The integration of generative AI into workplace practices marks a significant cultural shift. It’s not merely about automating existing processes but strategically rethinking how work gets done. This shift demands a thoughtful approach to change management, requiring organisations to adapt and evolve in ways they haven’t before. For example, instead of being methodical and structured in training employees for a new system, early adopters of Copilot found that it was more important to adopt a notion of experimentation, as well as a culture of learning and willingness to share knowledge that’s really had the greatest impact on adoption and use.

Responsibility for generative AI’s ROI is also moving from being the sole domain of IT teams to a more inclusive, cross-divisional approach.
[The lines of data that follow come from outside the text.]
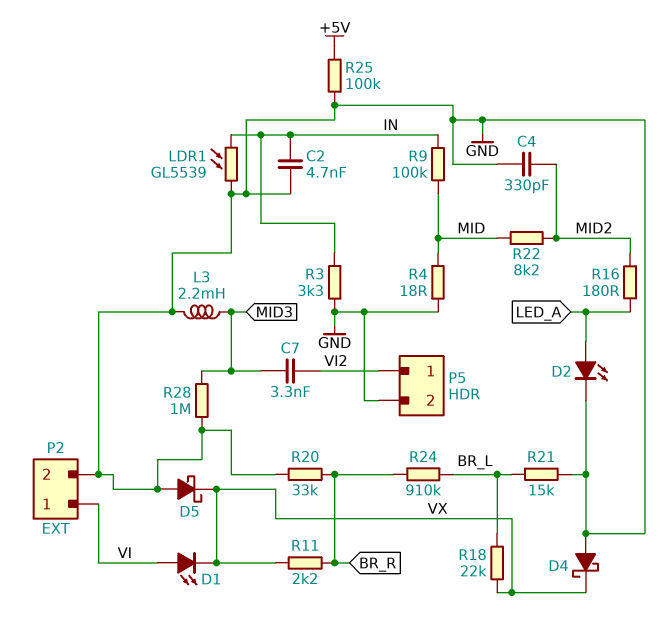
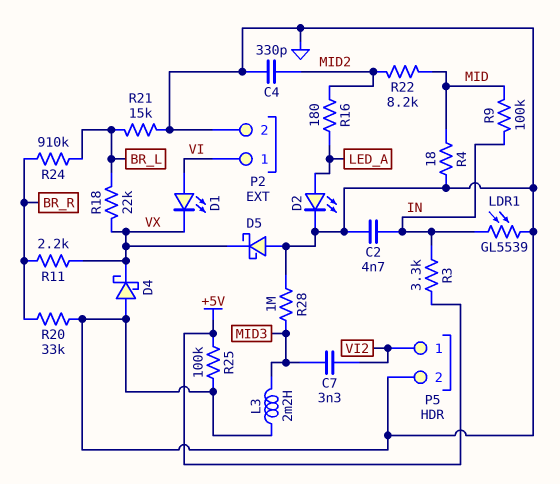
R3: 3.3k (GND, IN) -> 3.3k (+5V, IN)

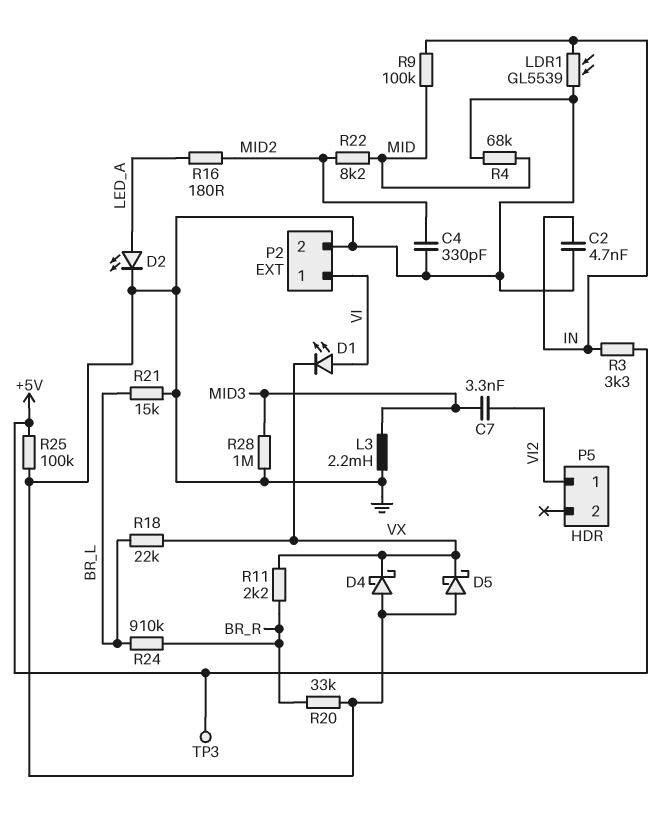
P5 pin 2: GND -> none
R4: 18 (GND, MID) -> 68k (GND, MID)
TP3: none -> test point (+5V)

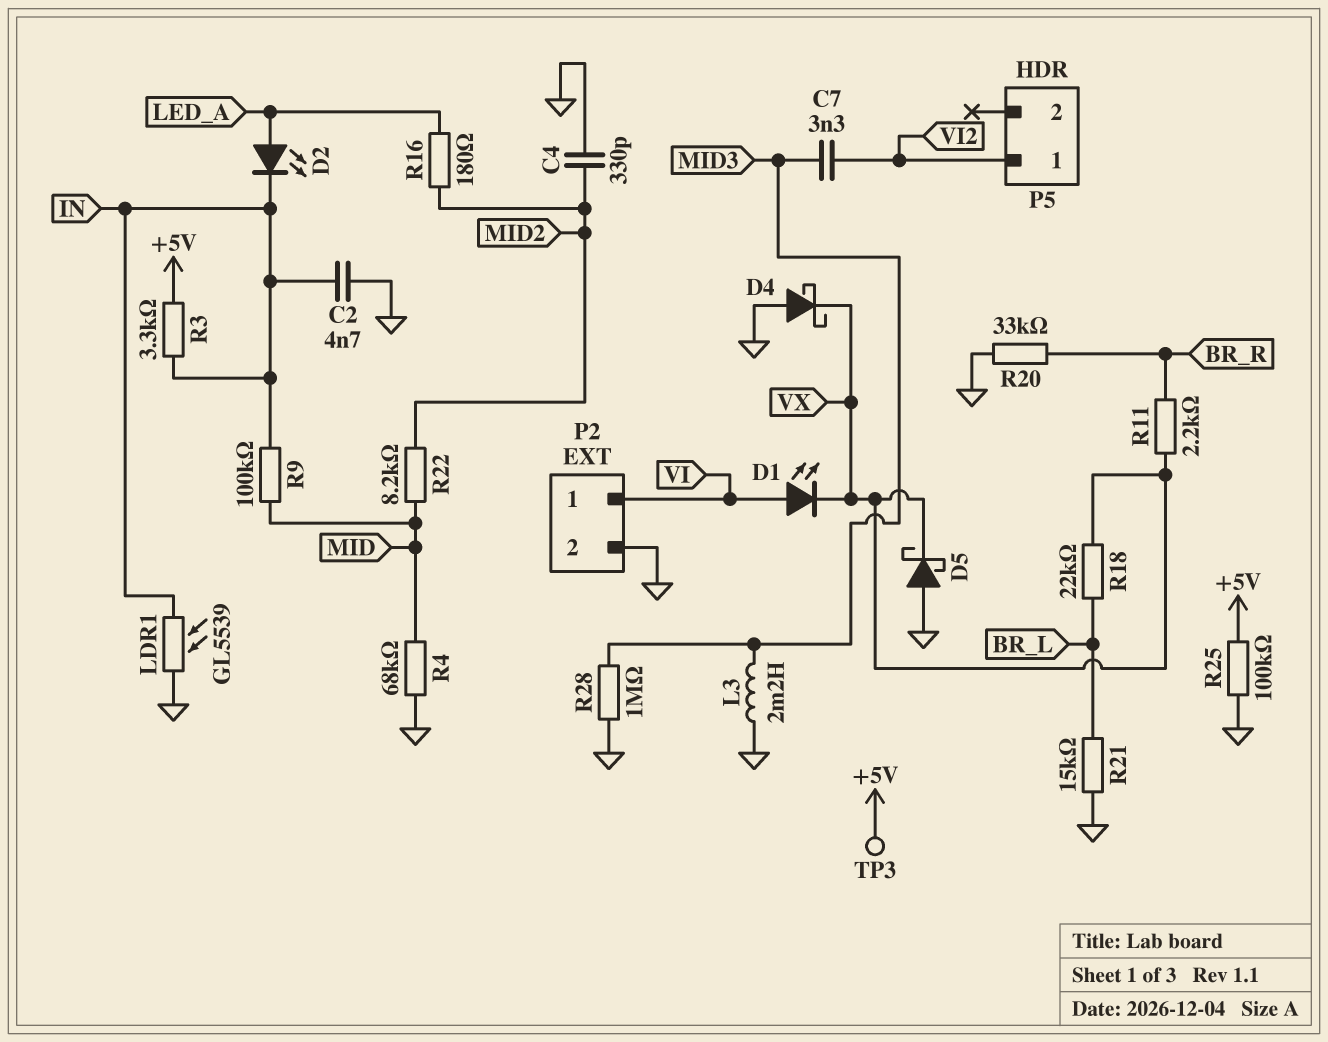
D2: LED (A LED_A, K GND) -> LED (A LED_A, K IN)
R24: 910k (BR_L, BR_R) -> none

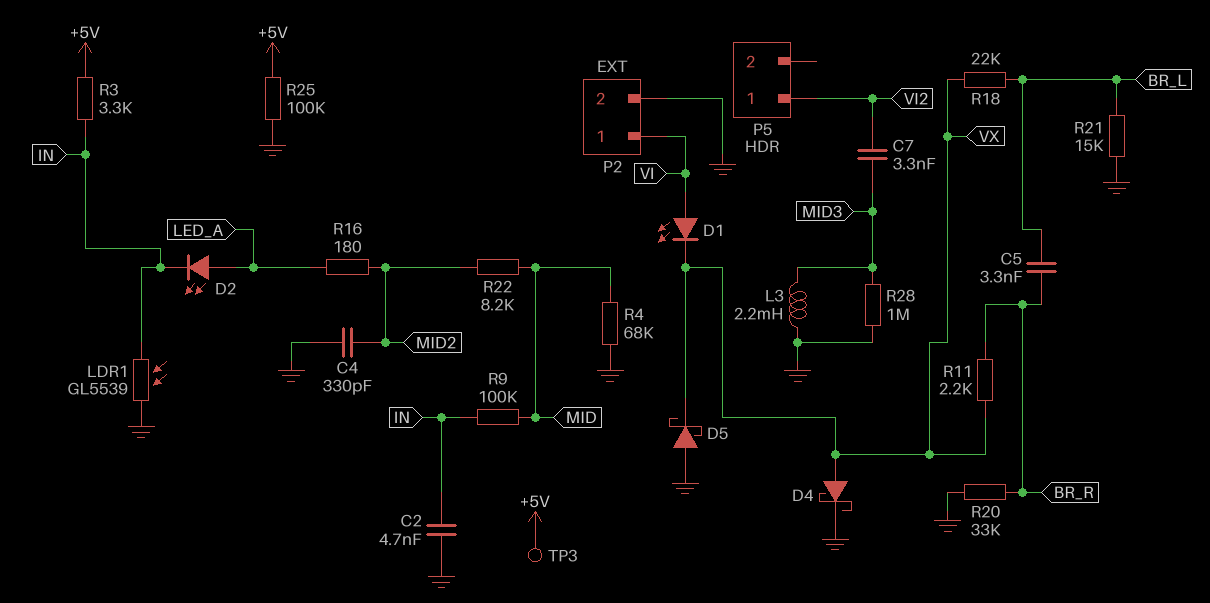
C5: none -> 3.3nF (BR_L, BR_R)
D4: schottky (A GND, K VX) -> schottky (A VX, K GND)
This means closer collaboration between the HR and IT departments to understand the full impact of AI on both the technological and human aspects of the workplace. The chief human resource officer (CHRO) or HR Director plays an increasingly important role in this context, bridging the gap between people and technology. HR leaders, with their deep insights into how technology is impacting employee wellbeing and collaboration effectiveness, will be important in leading the organisation’s adoption of AI to drive meaningful change in the workplace.

As organisations look to adopt generative AI services to support productivity in their workforce, they must start firstly with the privacy, security, and governance imperatives, and then incorporate a deep understanding of how they will measure the ROI and impact. By strategically approaching this upfront, businesses can not only track the productivity gains brought by AI but also ensure that these gains translate to a healthier, more collaborative and fulfilling work environment for their employees.